= The data =
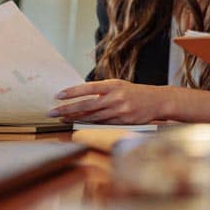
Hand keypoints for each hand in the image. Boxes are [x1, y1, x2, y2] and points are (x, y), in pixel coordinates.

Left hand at [50, 79, 171, 124]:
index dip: (72, 92)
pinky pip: (102, 123)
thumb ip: (102, 91)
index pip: (88, 88)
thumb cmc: (135, 92)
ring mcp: (119, 110)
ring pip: (92, 116)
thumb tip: (80, 96)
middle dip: (67, 109)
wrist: (157, 100)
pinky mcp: (122, 121)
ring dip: (74, 118)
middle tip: (51, 112)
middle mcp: (116, 97)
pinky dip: (88, 124)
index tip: (58, 95)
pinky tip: (78, 124)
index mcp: (114, 85)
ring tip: (61, 119)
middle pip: (86, 105)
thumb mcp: (119, 86)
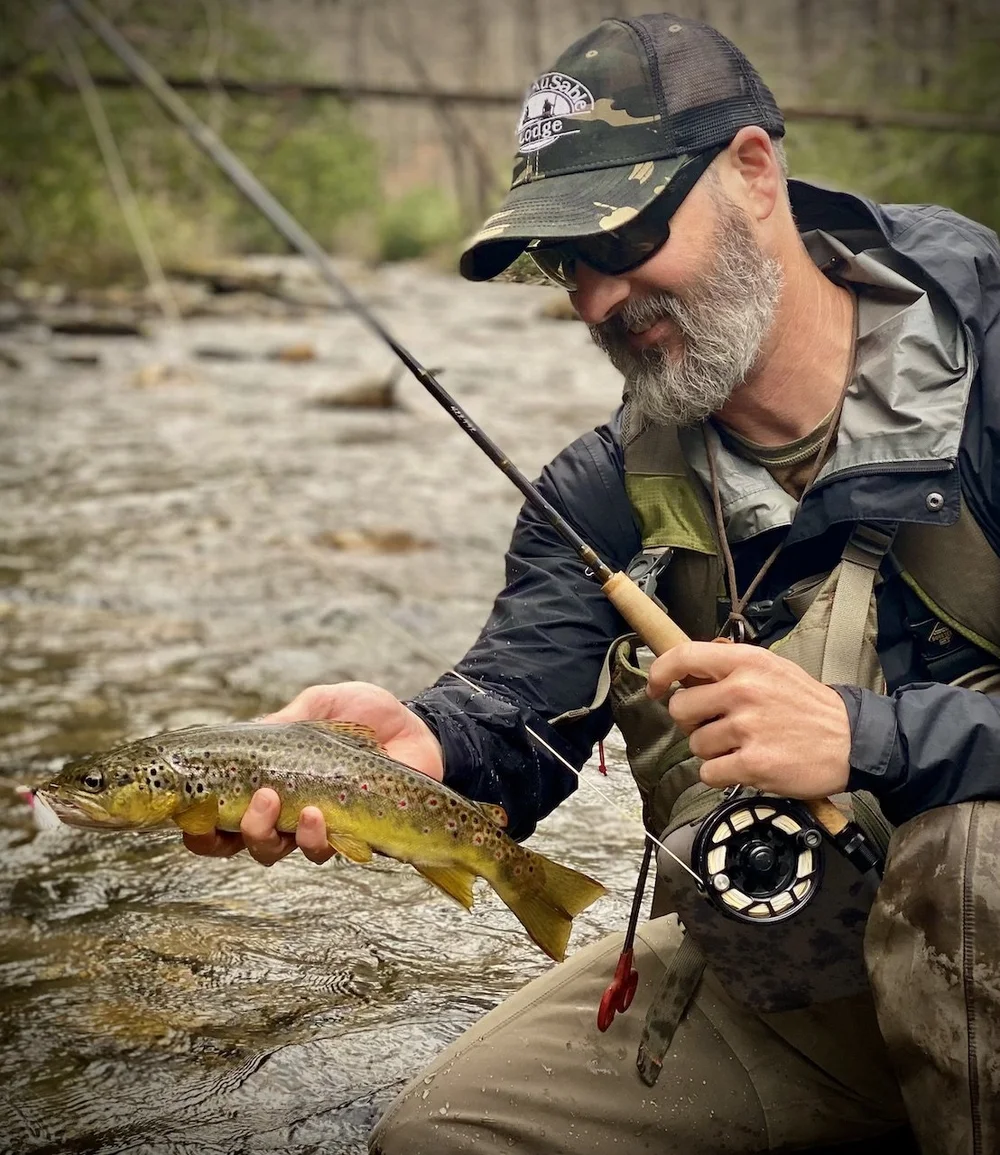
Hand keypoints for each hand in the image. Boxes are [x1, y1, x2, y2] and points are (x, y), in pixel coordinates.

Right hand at [183, 681, 443, 865]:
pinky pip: (323, 852)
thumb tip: (246, 734)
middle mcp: (284, 812)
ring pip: (272, 852)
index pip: (216, 811)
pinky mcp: (352, 838)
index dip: (194, 821)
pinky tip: (319, 815)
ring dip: (266, 833)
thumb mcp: (317, 705)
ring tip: (280, 803)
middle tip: (253, 799)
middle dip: (228, 831)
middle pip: (236, 842)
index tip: (185, 811)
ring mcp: (317, 829)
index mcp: (268, 779)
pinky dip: (315, 837)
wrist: (421, 728)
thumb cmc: (367, 714)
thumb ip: (282, 721)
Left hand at [647, 642, 850, 798]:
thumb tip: (686, 674)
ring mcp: (747, 728)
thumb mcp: (772, 669)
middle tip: (716, 726)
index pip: (683, 656)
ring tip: (742, 746)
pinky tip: (745, 765)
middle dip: (692, 722)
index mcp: (746, 662)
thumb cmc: (808, 706)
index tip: (655, 687)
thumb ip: (730, 668)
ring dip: (712, 751)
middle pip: (680, 708)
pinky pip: (709, 773)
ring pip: (695, 744)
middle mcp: (743, 690)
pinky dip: (721, 774)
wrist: (852, 740)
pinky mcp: (753, 764)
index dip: (659, 672)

= Work item =
All lines from the one containing "pinky mcp: (122, 121)" to the end of the entries should appear in the output exactly as written, with no pictures.

= Task solution =
pinky mcp: (122, 121)
ring dip: (74, 118)
middle tip: (51, 112)
middle mcp: (116, 97)
pinky dip: (88, 124)
index tip: (58, 95)
pinky tip: (78, 124)
index mcp: (114, 85)
ring tip: (61, 119)
middle pip: (86, 105)
thumb mcp: (119, 86)
Hand keypoints for each hand in the image. Boxes are [x1, y1, x2, y2] and points are (x, y), in pixel coordinates.

Right hand at [183, 681, 443, 865]:
pinky pip: (323, 852)
thumb tip: (246, 734)
middle mcp: (284, 812)
ring pip: (272, 852)
index pip: (216, 811)
pinky mcp: (352, 838)
index dip: (194, 821)
pinky tip: (319, 815)
ring dip: (266, 833)
thumb mcp: (317, 705)
ring tip: (280, 803)
middle tip: (253, 799)
middle dip: (228, 831)
middle pip: (236, 842)
index tip: (185, 811)
ring mcp: (317, 829)
index mcp: (268, 779)
pinky dip: (315, 837)
wrist: (421, 728)
thumb cmc: (367, 714)
thumb ip: (282, 721)
Left hand at [647, 642, 850, 798]:
thumb tip: (686, 674)
ring mcp: (747, 728)
thumb mcp: (772, 669)
middle tip: (716, 726)
index pip: (683, 656)
ring tip: (742, 746)
pinky tip: (745, 765)
middle dip: (692, 722)
index mcp: (746, 662)
thumb cmc: (808, 706)
index tip: (655, 687)
thumb ip: (730, 668)
ring dip: (712, 751)
middle pip: (680, 708)
pinky pip: (709, 773)
ring pip: (695, 744)
middle mcp: (743, 690)
pinky dip: (721, 774)
wrist: (852, 740)
pinky mcp: (753, 764)
index dip: (659, 672)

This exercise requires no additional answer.